Iftikhar Haissan, Zahid Nida, Zubair Adan, Wasif Mohammad, Baig Nabeel N, Abid Khadijah, Awan Muhammad Ozair, Awan Muhammad Sohail
Department of Otolaryngology Queen Elizabeth Hospital Birmingham UK.
Department of Surgery Aga Khan University Hospital Karachi Pakistan.
World J Otorhinolaryngol Head Neck Surg. 2023 Jun 12;10(1):24-28. doi: 10.1002/wjo2.102. eCollection 2024 Mar.
Tonsillectomy is one of the most common procedures performed in otolaryngology. There are various methods to perform tonsillectomies (cold and hot). Thermal damage and inflammation of the surrounding tissue using monopolar cautery is said to point to increased pain whereas immediate cooling of the burnt area is thought to reduce pain owing to heat dissipation. Our objective was to determine the difference in mean post-tonsillectomy pain scores among patients irrigated with cold water (4°C) and in patients not irrigated with cold water.
A quasi-experimental trial was conducted from January 2016 to December 2017 at a tertiary care hospital. All tonsillectomies were carried out with monopolar cautery at a power of 20 W. Patients either received cold water irrigation post tonsillectomy of the tonsillar bed (intervention arm) or no irrigation (control arm). The pain score was measured on Days 0, 1, 3, 5, and 7. Pain scores were charted on a visual analog scale on the respective days.

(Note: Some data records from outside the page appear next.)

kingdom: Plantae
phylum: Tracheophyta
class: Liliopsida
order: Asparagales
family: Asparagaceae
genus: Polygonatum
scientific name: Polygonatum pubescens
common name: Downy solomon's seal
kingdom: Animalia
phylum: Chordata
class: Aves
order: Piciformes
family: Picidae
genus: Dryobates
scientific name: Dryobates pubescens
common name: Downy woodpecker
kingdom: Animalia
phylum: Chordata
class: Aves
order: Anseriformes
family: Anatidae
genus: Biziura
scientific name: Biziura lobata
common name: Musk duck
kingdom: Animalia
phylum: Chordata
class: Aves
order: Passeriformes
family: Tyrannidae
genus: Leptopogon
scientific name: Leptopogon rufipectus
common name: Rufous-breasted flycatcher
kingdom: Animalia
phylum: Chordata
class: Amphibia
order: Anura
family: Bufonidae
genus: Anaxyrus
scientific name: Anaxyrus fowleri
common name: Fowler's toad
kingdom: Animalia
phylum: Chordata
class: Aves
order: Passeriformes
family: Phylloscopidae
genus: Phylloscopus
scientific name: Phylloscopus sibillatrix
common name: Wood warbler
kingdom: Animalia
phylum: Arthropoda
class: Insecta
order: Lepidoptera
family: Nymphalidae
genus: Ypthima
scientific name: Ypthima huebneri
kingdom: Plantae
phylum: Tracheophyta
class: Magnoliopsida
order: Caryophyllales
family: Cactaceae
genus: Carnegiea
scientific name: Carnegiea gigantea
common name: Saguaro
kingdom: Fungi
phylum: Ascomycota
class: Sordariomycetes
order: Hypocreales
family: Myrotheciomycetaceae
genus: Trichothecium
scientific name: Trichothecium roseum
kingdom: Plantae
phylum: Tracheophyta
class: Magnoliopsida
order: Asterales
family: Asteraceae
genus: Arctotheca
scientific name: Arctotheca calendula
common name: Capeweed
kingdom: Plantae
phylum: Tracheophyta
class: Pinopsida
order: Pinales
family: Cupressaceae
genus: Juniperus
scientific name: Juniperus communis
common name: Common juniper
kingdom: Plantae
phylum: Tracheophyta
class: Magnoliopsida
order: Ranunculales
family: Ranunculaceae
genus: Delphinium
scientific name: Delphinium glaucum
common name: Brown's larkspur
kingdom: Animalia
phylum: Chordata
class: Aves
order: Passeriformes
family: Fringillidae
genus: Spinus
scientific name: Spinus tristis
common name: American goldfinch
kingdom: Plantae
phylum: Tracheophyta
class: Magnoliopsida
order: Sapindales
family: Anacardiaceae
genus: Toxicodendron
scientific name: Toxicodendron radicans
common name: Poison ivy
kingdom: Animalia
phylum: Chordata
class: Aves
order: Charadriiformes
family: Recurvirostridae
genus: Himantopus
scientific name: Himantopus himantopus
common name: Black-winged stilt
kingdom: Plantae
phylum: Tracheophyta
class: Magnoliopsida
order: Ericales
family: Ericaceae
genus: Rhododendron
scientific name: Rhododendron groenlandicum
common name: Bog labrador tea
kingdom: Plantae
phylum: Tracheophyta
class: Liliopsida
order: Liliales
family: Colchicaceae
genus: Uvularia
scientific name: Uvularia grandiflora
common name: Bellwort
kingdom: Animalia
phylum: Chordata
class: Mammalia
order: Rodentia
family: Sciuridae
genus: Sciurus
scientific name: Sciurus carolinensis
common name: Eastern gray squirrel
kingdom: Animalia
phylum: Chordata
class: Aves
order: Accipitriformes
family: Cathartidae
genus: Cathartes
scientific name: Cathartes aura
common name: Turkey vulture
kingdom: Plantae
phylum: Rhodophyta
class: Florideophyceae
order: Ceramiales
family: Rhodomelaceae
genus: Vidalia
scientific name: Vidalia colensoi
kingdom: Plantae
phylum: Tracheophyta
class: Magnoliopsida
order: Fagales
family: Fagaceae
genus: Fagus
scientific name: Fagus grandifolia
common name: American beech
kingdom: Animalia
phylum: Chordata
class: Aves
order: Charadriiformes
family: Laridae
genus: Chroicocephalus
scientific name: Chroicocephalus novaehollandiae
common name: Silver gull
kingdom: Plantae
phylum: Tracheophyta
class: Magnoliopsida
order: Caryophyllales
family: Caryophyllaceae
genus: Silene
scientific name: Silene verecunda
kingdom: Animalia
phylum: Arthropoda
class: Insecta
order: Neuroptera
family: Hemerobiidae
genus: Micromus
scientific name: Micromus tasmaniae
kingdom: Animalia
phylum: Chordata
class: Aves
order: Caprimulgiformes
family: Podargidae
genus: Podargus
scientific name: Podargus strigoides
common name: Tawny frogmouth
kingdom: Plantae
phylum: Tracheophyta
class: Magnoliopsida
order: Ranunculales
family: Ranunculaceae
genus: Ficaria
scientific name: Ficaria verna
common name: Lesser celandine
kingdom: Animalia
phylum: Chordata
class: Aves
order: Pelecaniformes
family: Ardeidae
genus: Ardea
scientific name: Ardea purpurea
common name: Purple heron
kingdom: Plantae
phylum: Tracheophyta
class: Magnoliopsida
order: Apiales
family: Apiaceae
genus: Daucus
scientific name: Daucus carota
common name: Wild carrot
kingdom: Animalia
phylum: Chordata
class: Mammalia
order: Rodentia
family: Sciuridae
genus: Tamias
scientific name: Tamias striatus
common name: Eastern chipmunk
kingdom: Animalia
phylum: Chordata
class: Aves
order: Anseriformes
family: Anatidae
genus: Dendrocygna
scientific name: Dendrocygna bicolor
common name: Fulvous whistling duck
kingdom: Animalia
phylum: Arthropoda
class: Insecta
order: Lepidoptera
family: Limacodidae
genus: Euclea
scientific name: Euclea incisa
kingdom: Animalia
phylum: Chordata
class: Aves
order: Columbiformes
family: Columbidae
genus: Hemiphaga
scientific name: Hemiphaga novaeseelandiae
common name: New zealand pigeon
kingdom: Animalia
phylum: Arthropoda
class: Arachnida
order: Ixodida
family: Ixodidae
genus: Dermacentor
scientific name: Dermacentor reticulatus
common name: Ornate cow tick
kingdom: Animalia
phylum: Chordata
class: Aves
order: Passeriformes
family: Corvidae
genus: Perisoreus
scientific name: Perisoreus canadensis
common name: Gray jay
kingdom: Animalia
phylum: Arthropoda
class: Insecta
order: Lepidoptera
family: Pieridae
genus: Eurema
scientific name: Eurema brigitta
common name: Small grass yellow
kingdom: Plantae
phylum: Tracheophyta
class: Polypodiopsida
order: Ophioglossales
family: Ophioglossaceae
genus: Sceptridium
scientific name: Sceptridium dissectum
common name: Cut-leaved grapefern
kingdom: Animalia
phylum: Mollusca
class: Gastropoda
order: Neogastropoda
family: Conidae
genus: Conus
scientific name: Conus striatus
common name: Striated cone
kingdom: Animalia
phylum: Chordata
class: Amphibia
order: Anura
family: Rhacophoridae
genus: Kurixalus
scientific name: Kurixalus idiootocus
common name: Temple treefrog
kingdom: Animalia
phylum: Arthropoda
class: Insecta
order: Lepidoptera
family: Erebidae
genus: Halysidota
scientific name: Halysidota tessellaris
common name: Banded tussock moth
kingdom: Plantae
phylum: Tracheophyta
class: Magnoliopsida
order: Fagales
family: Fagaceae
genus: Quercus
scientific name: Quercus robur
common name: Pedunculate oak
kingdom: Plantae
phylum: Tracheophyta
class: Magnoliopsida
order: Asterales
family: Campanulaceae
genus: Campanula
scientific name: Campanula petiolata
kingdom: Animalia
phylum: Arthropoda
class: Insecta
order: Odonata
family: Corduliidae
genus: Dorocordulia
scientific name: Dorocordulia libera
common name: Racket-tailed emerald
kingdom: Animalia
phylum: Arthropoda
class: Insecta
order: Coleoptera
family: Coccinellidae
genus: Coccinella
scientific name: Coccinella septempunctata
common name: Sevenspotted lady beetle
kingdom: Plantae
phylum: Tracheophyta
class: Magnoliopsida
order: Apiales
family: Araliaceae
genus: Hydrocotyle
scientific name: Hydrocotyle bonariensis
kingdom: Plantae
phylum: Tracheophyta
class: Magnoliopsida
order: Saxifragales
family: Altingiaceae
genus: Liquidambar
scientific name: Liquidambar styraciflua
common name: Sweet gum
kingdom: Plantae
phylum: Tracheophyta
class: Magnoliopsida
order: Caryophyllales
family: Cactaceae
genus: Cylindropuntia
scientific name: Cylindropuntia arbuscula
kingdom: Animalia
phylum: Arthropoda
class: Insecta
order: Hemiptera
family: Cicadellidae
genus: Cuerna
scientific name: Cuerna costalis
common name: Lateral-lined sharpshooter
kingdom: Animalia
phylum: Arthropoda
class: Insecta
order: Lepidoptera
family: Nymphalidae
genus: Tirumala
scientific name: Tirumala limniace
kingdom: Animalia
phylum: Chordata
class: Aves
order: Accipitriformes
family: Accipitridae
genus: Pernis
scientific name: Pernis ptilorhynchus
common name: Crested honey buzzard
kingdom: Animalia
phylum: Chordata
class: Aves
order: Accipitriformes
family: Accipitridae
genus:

Seventy-eight patients were included in the study. The mean age of our patients was 10.26 (4.24) years old in the intervention arm, and 11.95 (4.19) years old in the control arm. It was observed that the pain was significantly lower in patients with cold water irrigation of the tonsillar fossa on Days 1, 3, 5, and 7 ( = 0.001). There were no readmissions postprocedure and none of our patients developed any complications postsurgery.
In this trial, we report a reduced pain score at all days of observation in the intervention group. Irrigation of the tonsillar fossa is a safe, cost-effective, and less technically demanding technique that could be employed to reduce postoperative pain. Further studies with randomization, blinding and a larger sample size could further improve on our results.
扁桃体切除术是耳鼻喉科最常见的手术之一。扁桃体切除术有多种方法(冷切除和热切除)。据说使用单极电灼造成的热损伤和周围组织炎症会导致疼痛加剧,而对烧伤区域立即进行冷却则被认为由于散热可减轻疼痛。我们的目的是确定用冷水(4°C)冲洗的患者与未用冷水冲洗的患者扁桃体切除术后平均疼痛评分的差异。
2016年1月至2017年12月在一家三级医疗医院进行了一项准实验性试验。所有扁桃体切除术均使用功率为20W的单极电灼进行。患者在扁桃体切除术后,扁桃体床要么接受冷水冲洗(干预组),要么不冲洗(对照组)。在第0、1、3、5和7天测量疼痛评分。在相应日期用视觉模拟量表记录疼痛评分。
78名患者纳入研究。干预组患者的平均年龄为10.26(4.24)岁,对照组为11.95(4.19)岁。观察发现,在第1、3、5和7天,扁桃体窝用冷水冲洗的患者疼痛明显较轻(=0.001)。术后无再次入院情况,我们的患者术后均未出现任何并发症。
在本试验中,我们报告干预组在所有观察日疼痛评分均降低。扁桃体窝冲洗是一种安全、经济有效且技术要求较低的技术,可用于减轻术后疼痛。采用随机化、盲法和更大样本量的进一步研究可能会进一步改善我们的结果。